Li Xuexian, Li Hua, Lu Zhuangyue, Du Guanben, Wang Xiaoli
The Key Laboratory of Forest Resources Conservation and Utilization in the Southwest Mountains of China Ministry of Education, Southwest Forestry University, 650224, Kunming, China.
College of Materials and Chemical Engineering, Southwest Forestry University, 650224, Kunming, China.
Sci Data. 2025 Jul 1;12(1):1093. doi: 10.1038/s41597-025-05421-x.
Eucalyptus globulus Labill. is the primary plant material used for the extraction of eucalyptus oil. For this study, we generated a chromosome-level genome assembly of E. globulus using a combination of HiFi long-reads, Illumina short-reads and Hi-C data. The assembled genome size was 556.98 Mb, with a contig N50 of 37.93 Mb and scaffold N50 of 54.03 Mb. The completeness of the genome assembly was evaluated at 98.30% by BUSCO, and 99.05% of the genome sequence was anchored to 11 chromosomes. Additionally, 52.55% of repetitive sequences were identified in the genome, and 36,387 protein-coding genes were predicted, of which 96.80% were functionally annotated. Notably, a comparison of the genome of E. globulus with six other congeneric species revealed strong conservation, in terms of gene numbers and structures. Overall, we assembled the most complete E. globulus genome sequence to date. This will serve as a valuable resource toward the elucidation of the molecular kinetics behind the accumulation of eucalyptus oil in E. globulus leaves to facilitate further genetic improvements.

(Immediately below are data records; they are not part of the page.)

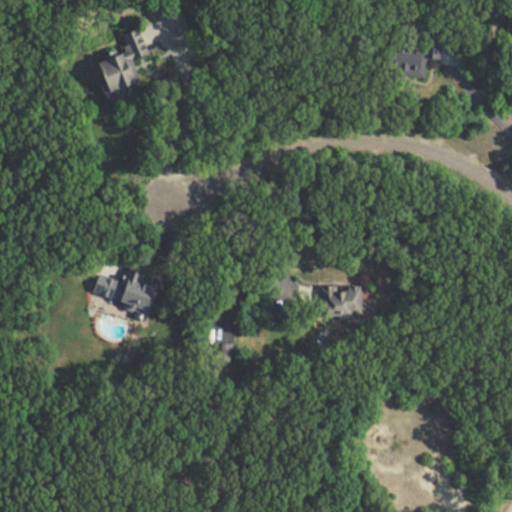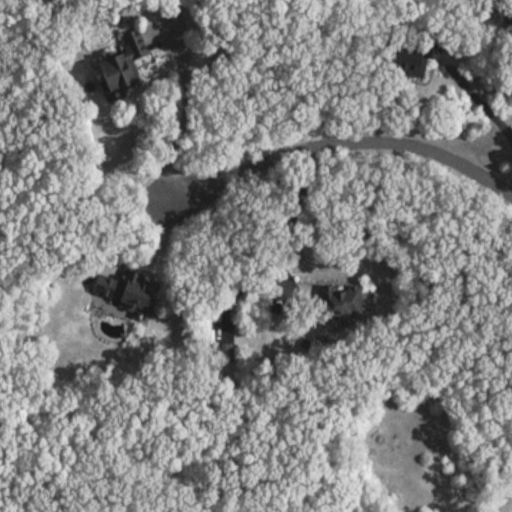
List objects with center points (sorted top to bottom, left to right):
building: (124, 66)
building: (124, 67)
building: (407, 70)
building: (407, 70)
road: (483, 102)
road: (185, 111)
road: (344, 139)
road: (133, 217)
building: (127, 290)
building: (127, 290)
building: (339, 302)
building: (339, 302)
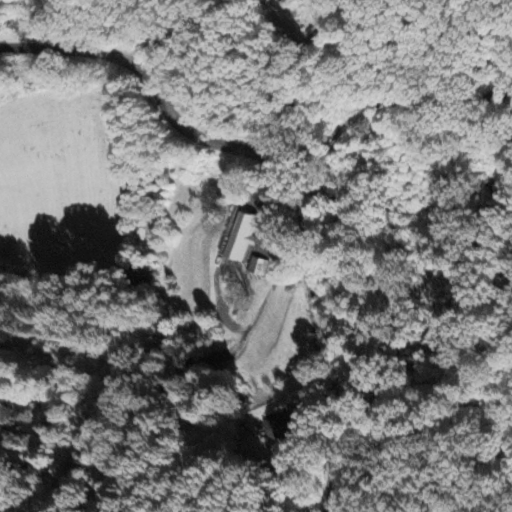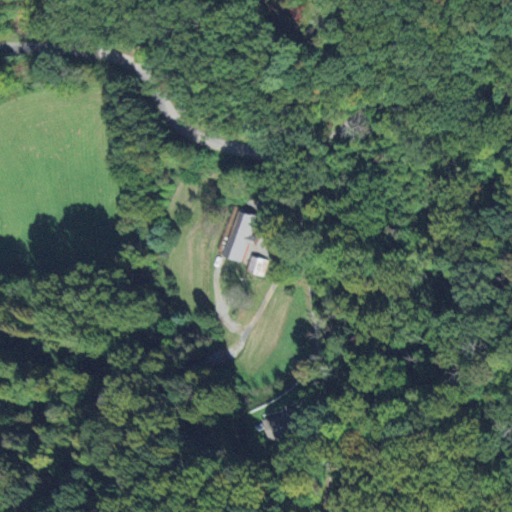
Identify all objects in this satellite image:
road: (246, 150)
building: (240, 237)
building: (256, 266)
road: (317, 335)
building: (283, 425)
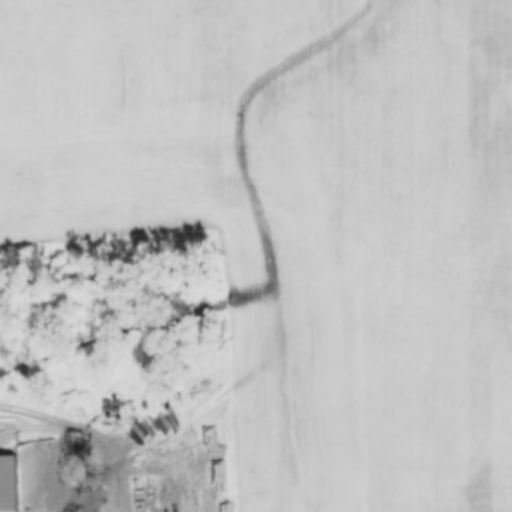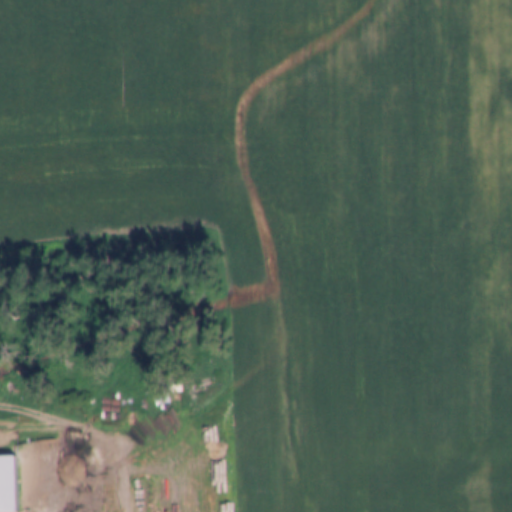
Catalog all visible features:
building: (9, 482)
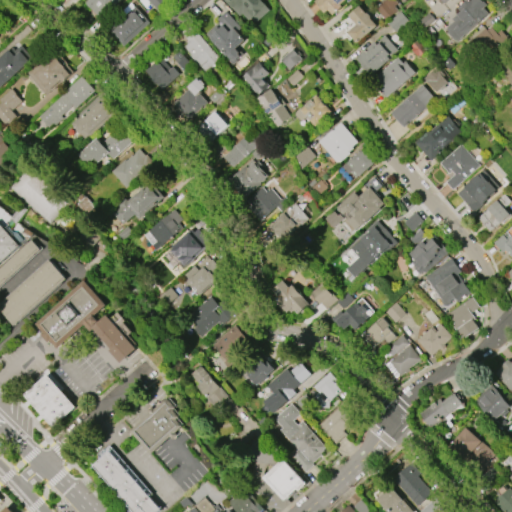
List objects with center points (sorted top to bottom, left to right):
building: (443, 1)
building: (444, 1)
building: (156, 3)
building: (158, 4)
building: (329, 5)
building: (330, 5)
building: (100, 6)
building: (101, 6)
building: (387, 7)
building: (249, 8)
building: (387, 8)
building: (250, 9)
building: (467, 18)
building: (466, 19)
building: (397, 21)
building: (361, 23)
building: (358, 24)
building: (129, 26)
building: (130, 26)
building: (226, 36)
road: (155, 37)
building: (227, 39)
building: (489, 39)
building: (198, 48)
building: (199, 48)
building: (377, 54)
building: (377, 55)
building: (290, 59)
building: (291, 59)
building: (12, 62)
building: (11, 64)
building: (507, 68)
building: (49, 72)
building: (161, 73)
building: (49, 74)
building: (161, 74)
building: (393, 76)
building: (396, 76)
building: (256, 78)
building: (256, 78)
building: (435, 80)
road: (453, 97)
building: (190, 99)
building: (67, 101)
building: (190, 101)
building: (67, 103)
building: (413, 105)
building: (8, 106)
building: (415, 106)
building: (273, 107)
building: (9, 108)
building: (273, 108)
building: (313, 110)
building: (315, 110)
building: (93, 118)
building: (211, 126)
building: (212, 126)
building: (438, 137)
building: (441, 137)
building: (339, 142)
building: (339, 142)
building: (107, 146)
building: (108, 146)
building: (3, 150)
building: (242, 150)
building: (239, 151)
building: (304, 157)
building: (304, 157)
road: (401, 161)
building: (358, 163)
building: (360, 163)
building: (459, 166)
building: (461, 166)
building: (132, 167)
building: (132, 167)
building: (248, 177)
building: (248, 178)
building: (477, 191)
building: (39, 194)
building: (39, 195)
building: (262, 202)
building: (138, 203)
building: (265, 203)
building: (138, 204)
building: (362, 204)
building: (361, 206)
building: (495, 213)
building: (495, 213)
road: (322, 214)
building: (413, 221)
building: (288, 222)
building: (289, 222)
building: (165, 229)
building: (166, 229)
building: (6, 242)
building: (505, 242)
building: (505, 243)
building: (6, 244)
building: (188, 246)
building: (370, 248)
building: (370, 249)
building: (428, 254)
building: (427, 255)
building: (18, 260)
building: (17, 261)
building: (510, 273)
building: (203, 274)
building: (510, 274)
building: (203, 277)
road: (75, 278)
road: (250, 278)
building: (448, 283)
building: (448, 283)
building: (31, 292)
building: (31, 292)
building: (323, 295)
building: (289, 297)
building: (290, 297)
building: (326, 299)
building: (395, 312)
building: (395, 312)
building: (210, 314)
building: (70, 315)
building: (356, 315)
building: (71, 316)
building: (211, 316)
building: (351, 316)
building: (464, 318)
building: (464, 318)
road: (230, 323)
building: (378, 333)
building: (378, 333)
building: (114, 338)
building: (434, 339)
building: (435, 340)
building: (231, 343)
building: (400, 344)
road: (199, 348)
building: (401, 357)
building: (404, 361)
road: (178, 364)
building: (261, 370)
road: (156, 371)
building: (505, 373)
building: (287, 385)
building: (208, 386)
building: (285, 386)
building: (209, 387)
road: (414, 387)
building: (327, 388)
building: (327, 389)
building: (51, 400)
building: (50, 401)
building: (492, 403)
building: (493, 404)
building: (442, 408)
building: (442, 408)
road: (105, 421)
building: (337, 421)
building: (338, 422)
building: (159, 425)
building: (158, 426)
road: (81, 427)
building: (300, 437)
building: (472, 448)
road: (44, 469)
building: (511, 477)
building: (511, 478)
building: (283, 480)
building: (284, 480)
building: (124, 482)
building: (126, 483)
road: (333, 484)
building: (412, 485)
building: (414, 485)
road: (19, 490)
building: (0, 499)
building: (504, 499)
building: (0, 500)
building: (391, 500)
road: (314, 501)
building: (505, 501)
building: (393, 502)
building: (244, 503)
building: (245, 504)
building: (5, 509)
building: (348, 509)
building: (6, 510)
building: (348, 510)
building: (229, 511)
building: (450, 511)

蓝桉(Eucalyptus globulus Labill.)是用于提取桉叶油的主要植物材料。在本研究中,我们结合高保真长读长、Illumina短读长和Hi-C数据,生成了蓝桉的染色体水平基因组组装。组装后的基因组大小为556.98 Mb,重叠群N50为37.93 Mb,支架N50为54.03 Mb。通过BUSCO评估,基因组组装的完整性为98.30%,99.05%的基因组序列被锚定到11条染色体上。此外,在基因组中鉴定出52.55%的重复序列,并预测了36387个蛋白质编码基因,其中96.80%具有功能注释。值得注意的是,将蓝桉的基因组与其他六个同属物种进行比较,发现在基因数量和结构方面具有很强的保守性。总体而言,我们组装了迄今为止最完整的蓝桉基因组序列。这将成为阐明蓝桉叶中桉叶油积累背后分子动力学的宝贵资源,以促进进一步的遗传改良。